"If you observe, and conduct yourself by these rules and precepts, Sancho, your days will be long upon the face of the earth; your fame will be eternal, your reward complete, and your felicity unutterable; your children will be married according to your wish; they and their descendants will enjoy titles; you shall live in peace and friendship with all mankind; when your course of life is run, death will overtake you in a happy and mature old age, and your eyes will be shut by the tender and delicate hands of your posterity, in the third or fourth generation.
"The remarks I have hitherto made are documents touching the decoration of your soul; and now you will listen to the directions I have to give concerning thy person and deportment."
of the second series of instructions don quixote gave to sancho panza.
Who that has duly considered Don Quixote's instructions to his squire would not have taken him for a person of singular intelligence and discretion? But, in truth, as it has often been said in the progress of this great history, he raved only on the subject of chivalry; on all others he manifested a sound and discriminating understanding; wherefore his judgment and his actions appeared continually at variance. But, in these second instructions given to Sancho, which showed much ingenuity, his wisdom and frenzy are both singularly conspicuous.
During the whole of this private conference, Sancho listened to his master with great attention, and endeavored so to register his counsel in his mind that he might thereby be enabled to bear the burden of government and acquit himself honorably. Don Quixote now proceeded:—
"As to the regulation of thine own person and domestic concerns," said he, "in the first place, Sancho, I enjoin thee to be cleanly in all things. Keep the nails of thy fingers constantly and neatly pared, nor suffer them to grow as some do, who ignorantly imagine that long nails beautify the hand, and account the excess of that excrement simply a finger-nail, whereas it is rather the talon of the lizard-hunting kestrel,—a foul and unsightly object.
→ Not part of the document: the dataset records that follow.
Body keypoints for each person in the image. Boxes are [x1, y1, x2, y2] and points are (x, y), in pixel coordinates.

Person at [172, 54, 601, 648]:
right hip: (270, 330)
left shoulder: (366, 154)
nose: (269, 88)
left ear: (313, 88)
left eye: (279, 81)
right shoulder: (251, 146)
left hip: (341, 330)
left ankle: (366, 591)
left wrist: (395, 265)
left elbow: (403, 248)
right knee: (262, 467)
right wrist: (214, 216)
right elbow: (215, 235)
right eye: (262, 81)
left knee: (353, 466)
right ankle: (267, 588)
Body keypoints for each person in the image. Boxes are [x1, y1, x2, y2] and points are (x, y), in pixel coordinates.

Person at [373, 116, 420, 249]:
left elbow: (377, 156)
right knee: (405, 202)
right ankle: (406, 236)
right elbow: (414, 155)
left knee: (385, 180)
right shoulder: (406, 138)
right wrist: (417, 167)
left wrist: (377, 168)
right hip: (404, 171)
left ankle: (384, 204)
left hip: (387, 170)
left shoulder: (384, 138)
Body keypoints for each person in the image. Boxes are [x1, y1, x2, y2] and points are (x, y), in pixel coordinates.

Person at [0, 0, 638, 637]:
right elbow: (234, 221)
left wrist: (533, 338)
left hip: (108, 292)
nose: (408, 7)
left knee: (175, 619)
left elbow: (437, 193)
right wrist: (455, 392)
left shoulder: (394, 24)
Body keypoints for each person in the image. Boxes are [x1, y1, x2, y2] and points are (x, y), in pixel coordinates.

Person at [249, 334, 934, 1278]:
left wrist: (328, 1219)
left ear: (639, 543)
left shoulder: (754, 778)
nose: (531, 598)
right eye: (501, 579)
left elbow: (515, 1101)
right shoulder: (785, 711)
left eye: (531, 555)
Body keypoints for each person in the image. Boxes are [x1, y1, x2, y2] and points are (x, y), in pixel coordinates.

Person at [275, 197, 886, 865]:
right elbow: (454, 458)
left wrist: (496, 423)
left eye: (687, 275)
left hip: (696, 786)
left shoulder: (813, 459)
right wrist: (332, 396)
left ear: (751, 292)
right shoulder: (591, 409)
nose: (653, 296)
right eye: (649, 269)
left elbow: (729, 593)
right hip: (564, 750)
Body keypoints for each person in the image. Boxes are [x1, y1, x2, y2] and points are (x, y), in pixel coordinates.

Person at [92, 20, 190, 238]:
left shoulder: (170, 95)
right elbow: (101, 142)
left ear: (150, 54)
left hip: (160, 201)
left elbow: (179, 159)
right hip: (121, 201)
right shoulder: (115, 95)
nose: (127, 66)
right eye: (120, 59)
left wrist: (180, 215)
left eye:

A slovenly dress betokens a careless mind; or, as in the case of Julius Cæsar, it may be attributed to cunning.
"Examine prudently the income of thy office, and if it will afford thee to give liveries to thy servants, give them such as are decent and lasting, rather than gaudy and modish; and what thou shalt thus save in thy servants bestow on the poor; so shalt thou have attendants both in heaven and earth—a provision which our vain-glorious great never think of.
"Eat neither garlic nor onions, lest the smell betray thy rusticity. Walk with gravity, and speak deliberately, but not so as to seem to be listening to thyself; for affectation is odious.
"Eat little at dinner and less at supper; for the health of the whole body is tempered in the laboratory of the stomach.